- Born: 26 May 1959 (age 67) Deurne
- Education: Katholieke Universiteit Leuven
- Occupation: Professor
- Employer: Katholieke Universiteit Leuven

= Hilde Heynen =

Architectural theoreticians

Hilde Heynen (born 26 May 1959 in Deurne) is professor of architectural theory at the Katholieke Universiteit Leuven. She researches modernism, modernity, and gender in architecture. Heynen is the author of several books and publishes regularly in architectural journals such as the Harvard Design Magazine, The Journal of Architecture, and The Architectural Review of which she is a member of the editorial board.

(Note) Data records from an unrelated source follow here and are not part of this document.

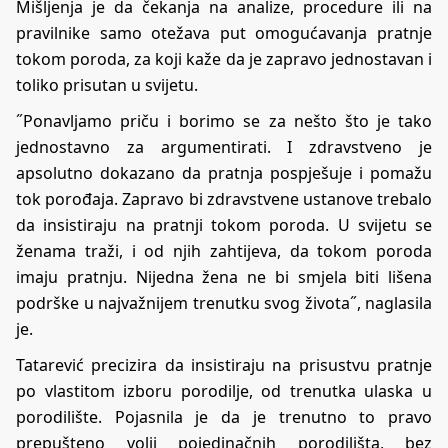
Mišljenja je da čekanja na analize, procedure ili na
pravilnike samo otežava put omogućavanja pratnje
tokom poroda, za koji kaže da je zapravo jednostavan i
toliko prisutan u svijetu.
˝Ponavljamo priču i borimo se za nešto što je tako
jednostavno za argumentirati. I zdravstveno je
apsolutno dokazano da pratnja pospješuje i pomažu
tok porođaja. Zapravo bi zdravstvene ustanove trebalo
da insistiraju na pratnji tokom poroda. U svijetu se
ženama traži, i od njih zahtijeva, da tokom poroda
imaju pratnju. Nijedna žena ne bi smjela biti lišena
podrške u najvažnijem trenutku svog života˝, naglasila
je.
Tatarević precizira da insistiraju na prisustvu pratnje
po vlastitom izboru porodilje, od trenutka ulaska u
porodilište. Pojasnila je da je trenutno to pravo
prepušteno volji pojedinačnih porodilišta, bez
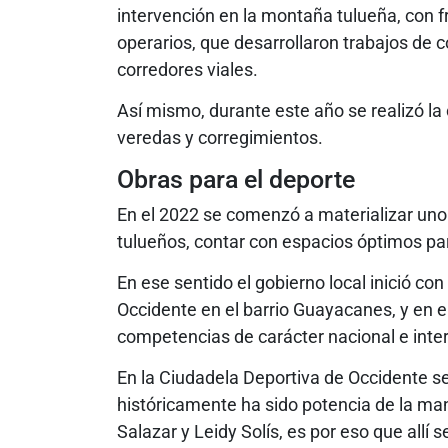
intervención en la montaña tulueña, con 
operarios, que desarrollaron trabajos de
corredores viales.
Así mismo, durante este año se realizó la
veredas y corregimientos.
Obras para el deporte
En el 2022 se comenzó a materializar uno
tulueños, contar con espacios óptimos par
En ese sentido el gobierno local inició co
Occidente en el barrio Guayacanes, y en el
competencias de carácter nacional e inte
En la Ciudadela Deportiva de Occidente se
históricamente ha sido potencia de la ma
Salazar y Leidy Solís, es por eso que allí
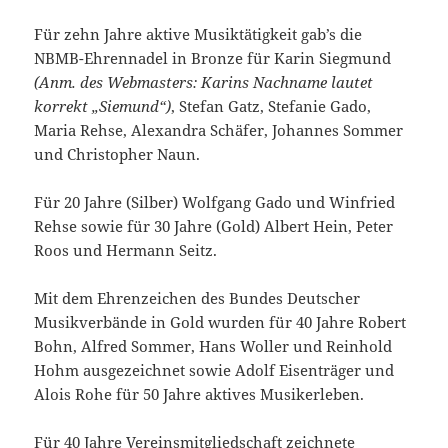
Für zehn Jahre aktive Musiktätigkeit gab’s die
NBMB-Ehrennadel in Bronze für Karin Siegmund
(Anm. des Webmasters: Karins Nachname lautet
korrekt „Siemund“)
, Stefan Gatz, Stefanie Gado,
Maria Rehse, Alexandra Schäfer, Johannes Sommer
und Christopher Naun.
Für 20 Jahre (Silber) Wolfgang Gado und Winfried
Rehse sowie für 30 Jahre (Gold) Albert Hein, Peter
Roos und Hermann Seitz.
Mit dem Ehrenzeichen des Bundes Deutscher
Musikverbände in Gold wurden für 40 Jahre Robert
Bohn, Alfred Sommer, Hans Woller und Reinhold
Hohm ausgezeichnet sowie Adolf Eisenträger und
Alois Rohe für 50 Jahre aktives Musikerleben.
Für 40 Jahre Vereinsmitgliedschaft zeichnete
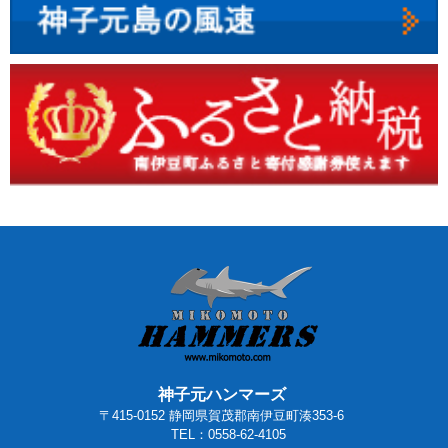
神子元ハンマーズ
〒415-0152 静岡県賀茂郡南伊豆町湊353-6
TEL：0558-62-4105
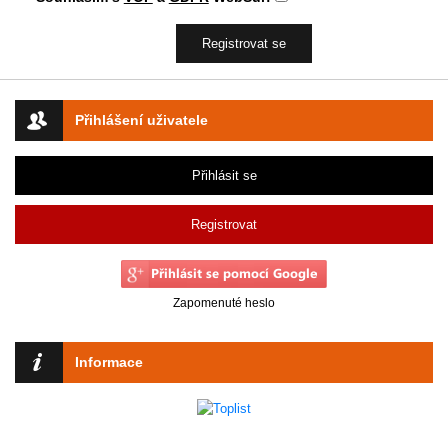
Přihlášení uživatele
Přihlásit se
Registrovat
Zapomenuté heslo
Informace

She is also a board member of the European Association of Architectural Education (EAAE) and the Society of Architectural Historians (SAH).

Heynen is a member of the Royal Flemish Academy of Belgium for Science and the Arts since 2009.

== Academic career==
She has graduated from Katholieke Universiteit Leuven where she has studied both philosophy and architecture. She has also spent some time in J. Paul Getty Foundation as a Postdoctoral Fellow. Beside being a professor of architecture theory at the Katholieke Universiteit Leuven, Heynen works with Massachusetts Institute of Technology, the Architectural Association School of Architecture in London, and RMIT University in Melbourne as visiting professor.

==Books==
- Architecture and Modernity: A Critique. MIT Press, 1999
- Dat is architectuur. Sleutelteksten uit de 20ste eeuw (co-editor). 010 Publishers, 2001
- Back from Utopia. The Challenge of the Modern Movement. 010 Publishers, 2002
- Inside Density. La Lettre Volée, 2003
- Negotiating Domesticity. Routledge, 2005
- The SAGE Handbook of Architectural Theory, SAGE Publications, 2011.
- Sibyl Moholy-Nagy: Architecture, Modernism and its Discontents, Bloomsbury Academic, 2019.

== Grants ==
- The Research Foundation Flanders
- The Research Council of the Katholieke Universiteit Leuven
- The Netherlands Architecture Fund
- Graham Foundation for Advanced Studies in the Fine Arts.